ACTIVITY » Among the entries below, find each line holding "like" and return it.

Content starts

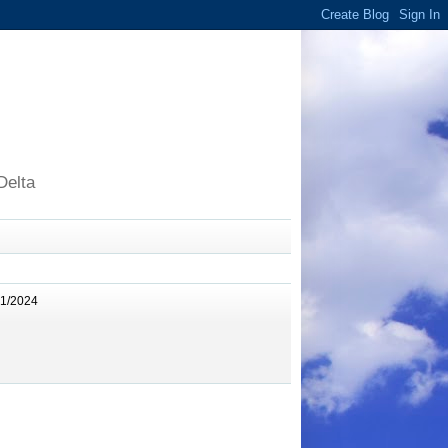
Delta
11/2024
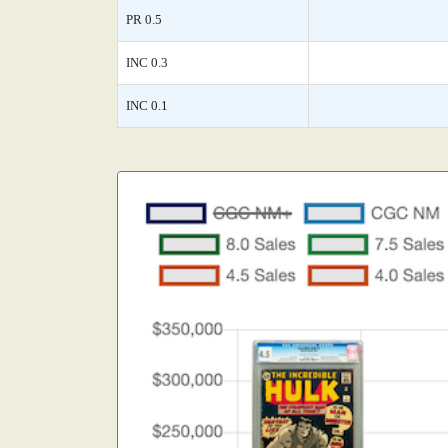
PR 0.5
INC 0.3
INC 0.1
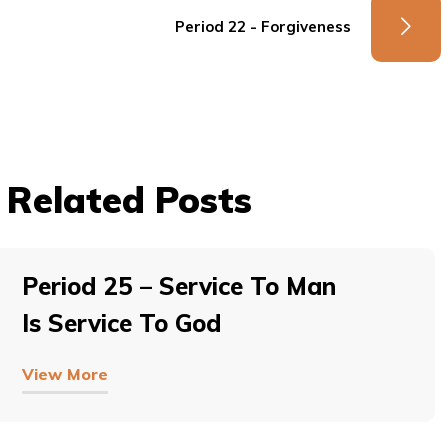
Period 22 - Forgiveness
Related Posts
Period 25 – Service To Man
Is Service To God
View More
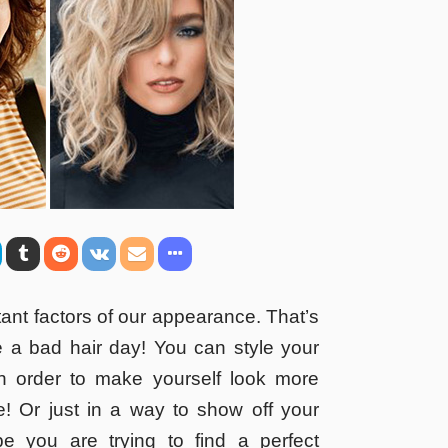
tant factors of our appearance. That’s
 a bad hair day! You can style your
 in order to make yourself look more
ve! Or just in a way to show off your
be you are trying to find a perfect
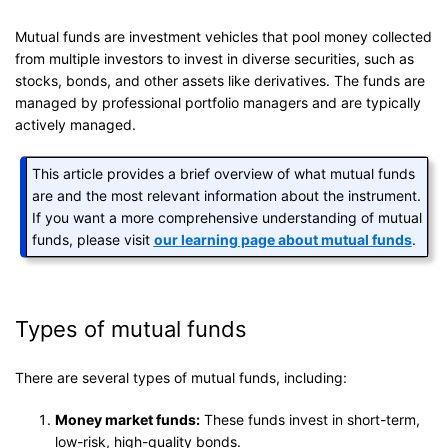
Mutual funds are investment vehicles that pool money collected
from multiple investors to invest in diverse securities, such as
stocks, bonds, and other assets like derivatives. The funds are
managed by professional portfolio managers and are typically
actively managed.
This article provides a brief overview of what mutual funds
are and the most relevant information about the instrument.
If you want a more comprehensive understanding of mutual
funds, please visit
our learning page about mutual funds
.
Types of mutual funds
There are several types of mutual funds, including:
Money market funds:
These funds invest in short-term,
low-risk, high-quality bonds.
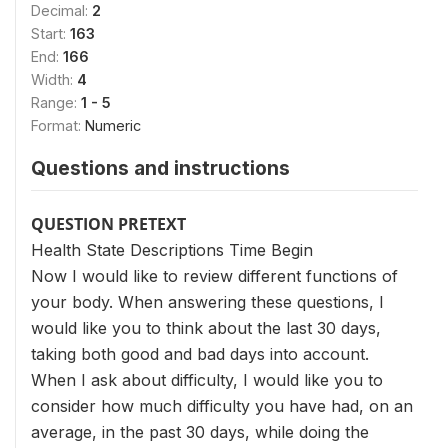
Decimal:
2
Start:
163
End:
166
Width:
4
Range:
1 - 5
Format:
Numeric
Questions and instructions
QUESTION PRETEXT
Health State Descriptions Time Begin
Now I would like to review different functions of
your body. When answering these questions, I
would like you to think about the last 30 days,
taking both good and bad days into account.
When I ask about difficulty, I would like you to
consider how much difficulty you have had, on an
average, in the past 30 days, while doing the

Content ends

ANSWER BELOW »
stocks, bonds, and other assets like derivatives. The funds are
Now I would like to review different functions of
would like you to think about the last 30 days,
When I ask about difficulty, I would like you to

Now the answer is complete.